Records drawn from a dataset
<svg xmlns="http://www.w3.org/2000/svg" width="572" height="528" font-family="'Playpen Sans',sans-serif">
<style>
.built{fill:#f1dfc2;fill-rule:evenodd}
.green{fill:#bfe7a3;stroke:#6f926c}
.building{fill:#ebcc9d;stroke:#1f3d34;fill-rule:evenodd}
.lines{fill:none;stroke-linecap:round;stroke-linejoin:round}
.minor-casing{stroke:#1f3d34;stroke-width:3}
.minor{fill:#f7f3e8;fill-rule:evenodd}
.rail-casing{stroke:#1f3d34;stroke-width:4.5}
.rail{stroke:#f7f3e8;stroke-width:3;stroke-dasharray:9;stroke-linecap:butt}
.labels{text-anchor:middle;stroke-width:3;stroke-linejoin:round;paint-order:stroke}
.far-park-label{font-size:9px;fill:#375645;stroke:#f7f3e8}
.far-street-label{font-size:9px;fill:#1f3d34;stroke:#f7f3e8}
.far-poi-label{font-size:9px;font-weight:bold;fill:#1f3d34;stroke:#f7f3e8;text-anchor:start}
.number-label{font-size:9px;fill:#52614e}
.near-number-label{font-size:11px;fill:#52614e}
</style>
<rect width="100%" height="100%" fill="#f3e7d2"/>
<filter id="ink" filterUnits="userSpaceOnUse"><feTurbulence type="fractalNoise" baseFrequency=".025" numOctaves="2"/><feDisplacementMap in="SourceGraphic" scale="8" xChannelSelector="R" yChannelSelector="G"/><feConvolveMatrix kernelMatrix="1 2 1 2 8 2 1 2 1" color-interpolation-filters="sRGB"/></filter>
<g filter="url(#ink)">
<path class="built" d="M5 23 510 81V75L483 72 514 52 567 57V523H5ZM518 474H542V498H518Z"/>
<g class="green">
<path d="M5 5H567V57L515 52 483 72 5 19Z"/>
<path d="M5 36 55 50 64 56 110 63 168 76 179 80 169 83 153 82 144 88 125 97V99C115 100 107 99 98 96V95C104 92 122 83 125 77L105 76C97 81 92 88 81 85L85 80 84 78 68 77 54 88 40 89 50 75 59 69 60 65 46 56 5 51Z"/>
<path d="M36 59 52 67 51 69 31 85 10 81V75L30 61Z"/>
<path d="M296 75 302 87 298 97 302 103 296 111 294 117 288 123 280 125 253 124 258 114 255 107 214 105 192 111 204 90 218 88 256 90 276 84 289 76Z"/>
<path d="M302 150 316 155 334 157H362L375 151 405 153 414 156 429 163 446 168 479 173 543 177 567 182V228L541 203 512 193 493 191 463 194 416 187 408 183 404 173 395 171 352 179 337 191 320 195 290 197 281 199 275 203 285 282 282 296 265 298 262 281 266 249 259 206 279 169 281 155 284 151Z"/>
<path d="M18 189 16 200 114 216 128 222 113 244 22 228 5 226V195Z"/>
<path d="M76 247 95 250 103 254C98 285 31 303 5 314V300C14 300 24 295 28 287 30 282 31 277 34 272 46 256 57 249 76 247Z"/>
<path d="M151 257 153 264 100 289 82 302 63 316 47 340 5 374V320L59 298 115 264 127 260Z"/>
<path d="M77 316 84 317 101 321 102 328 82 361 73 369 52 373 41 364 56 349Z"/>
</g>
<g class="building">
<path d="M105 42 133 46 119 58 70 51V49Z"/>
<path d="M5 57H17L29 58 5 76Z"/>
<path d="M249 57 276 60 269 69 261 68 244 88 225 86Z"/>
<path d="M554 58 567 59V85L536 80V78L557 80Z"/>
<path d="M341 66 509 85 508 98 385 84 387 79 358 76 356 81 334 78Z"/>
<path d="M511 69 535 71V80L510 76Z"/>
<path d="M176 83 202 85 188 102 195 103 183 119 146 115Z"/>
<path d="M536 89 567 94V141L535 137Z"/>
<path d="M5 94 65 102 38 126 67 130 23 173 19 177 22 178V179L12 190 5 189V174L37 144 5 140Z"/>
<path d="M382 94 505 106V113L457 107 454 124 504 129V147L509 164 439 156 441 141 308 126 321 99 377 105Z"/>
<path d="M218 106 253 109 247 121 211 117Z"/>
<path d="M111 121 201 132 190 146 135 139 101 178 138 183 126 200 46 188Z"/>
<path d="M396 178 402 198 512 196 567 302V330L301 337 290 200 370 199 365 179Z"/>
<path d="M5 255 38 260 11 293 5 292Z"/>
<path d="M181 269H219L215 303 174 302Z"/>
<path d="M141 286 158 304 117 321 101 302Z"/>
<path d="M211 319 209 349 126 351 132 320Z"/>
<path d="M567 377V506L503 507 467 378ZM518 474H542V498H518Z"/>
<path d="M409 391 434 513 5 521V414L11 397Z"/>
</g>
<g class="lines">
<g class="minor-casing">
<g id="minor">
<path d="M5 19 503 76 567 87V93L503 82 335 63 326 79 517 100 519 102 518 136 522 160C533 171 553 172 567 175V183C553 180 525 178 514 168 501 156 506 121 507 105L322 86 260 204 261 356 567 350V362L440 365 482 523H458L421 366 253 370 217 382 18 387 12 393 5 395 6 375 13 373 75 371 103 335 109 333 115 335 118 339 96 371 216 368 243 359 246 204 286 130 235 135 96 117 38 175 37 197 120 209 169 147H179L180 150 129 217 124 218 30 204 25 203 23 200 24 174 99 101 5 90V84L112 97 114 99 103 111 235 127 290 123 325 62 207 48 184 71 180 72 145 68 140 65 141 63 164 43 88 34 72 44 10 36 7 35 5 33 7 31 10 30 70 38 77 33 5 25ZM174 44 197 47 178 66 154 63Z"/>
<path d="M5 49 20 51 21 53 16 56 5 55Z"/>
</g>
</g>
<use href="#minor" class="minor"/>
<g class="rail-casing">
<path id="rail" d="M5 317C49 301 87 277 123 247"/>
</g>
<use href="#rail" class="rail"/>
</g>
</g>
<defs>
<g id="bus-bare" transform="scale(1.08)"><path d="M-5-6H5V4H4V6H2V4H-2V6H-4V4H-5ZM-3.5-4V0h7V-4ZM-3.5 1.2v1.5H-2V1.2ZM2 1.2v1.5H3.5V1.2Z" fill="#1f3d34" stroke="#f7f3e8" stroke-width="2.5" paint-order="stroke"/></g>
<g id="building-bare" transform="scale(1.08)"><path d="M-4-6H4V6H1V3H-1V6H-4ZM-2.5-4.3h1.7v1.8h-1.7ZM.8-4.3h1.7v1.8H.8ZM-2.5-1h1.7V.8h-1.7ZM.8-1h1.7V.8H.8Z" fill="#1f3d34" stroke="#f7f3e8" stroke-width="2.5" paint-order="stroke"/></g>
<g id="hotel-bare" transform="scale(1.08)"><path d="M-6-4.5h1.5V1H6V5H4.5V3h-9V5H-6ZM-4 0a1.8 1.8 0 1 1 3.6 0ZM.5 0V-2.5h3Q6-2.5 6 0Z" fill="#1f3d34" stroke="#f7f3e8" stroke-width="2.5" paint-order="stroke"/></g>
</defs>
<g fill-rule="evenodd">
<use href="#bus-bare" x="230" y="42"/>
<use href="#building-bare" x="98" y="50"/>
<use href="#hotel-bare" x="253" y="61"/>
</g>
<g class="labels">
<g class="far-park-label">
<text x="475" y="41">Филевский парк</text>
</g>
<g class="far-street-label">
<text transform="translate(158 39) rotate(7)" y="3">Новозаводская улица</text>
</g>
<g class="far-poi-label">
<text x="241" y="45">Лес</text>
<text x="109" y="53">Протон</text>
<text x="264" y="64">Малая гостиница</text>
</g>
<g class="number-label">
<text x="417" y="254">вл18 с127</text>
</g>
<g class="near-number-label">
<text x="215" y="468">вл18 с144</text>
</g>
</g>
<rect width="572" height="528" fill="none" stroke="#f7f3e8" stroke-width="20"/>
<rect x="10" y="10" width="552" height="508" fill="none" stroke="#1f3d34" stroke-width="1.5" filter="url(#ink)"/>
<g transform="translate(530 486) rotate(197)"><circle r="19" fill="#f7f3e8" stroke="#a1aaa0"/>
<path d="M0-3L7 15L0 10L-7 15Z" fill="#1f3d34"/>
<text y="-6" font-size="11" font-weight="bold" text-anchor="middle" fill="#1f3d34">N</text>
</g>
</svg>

Work instruction:
Throughout the data above, report every line that contains the string "middle".

Task answer:
.labels{text-anchor:middle;stroke-width:3;stroke-linejoin:round;paint-order:stroke}
<text y="-6" font-size="11" font-weight="bold" text-anchor="middle" fill="#1f3d34">N</text>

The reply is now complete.